# Exercise brief
Reproduce the data below word for word, keeping every line as it stands.

Stored entries:
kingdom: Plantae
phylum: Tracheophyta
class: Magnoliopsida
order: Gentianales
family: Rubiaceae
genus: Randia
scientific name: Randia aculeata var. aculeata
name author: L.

# Response to this exercise
kingdom: Plantae
phylum: Tracheophyta
class: Magnoliopsida
order: Gentianales
family: Rubiaceae
genus: Randia
scientific name: Randia aculeata var. aculeata
name author: L.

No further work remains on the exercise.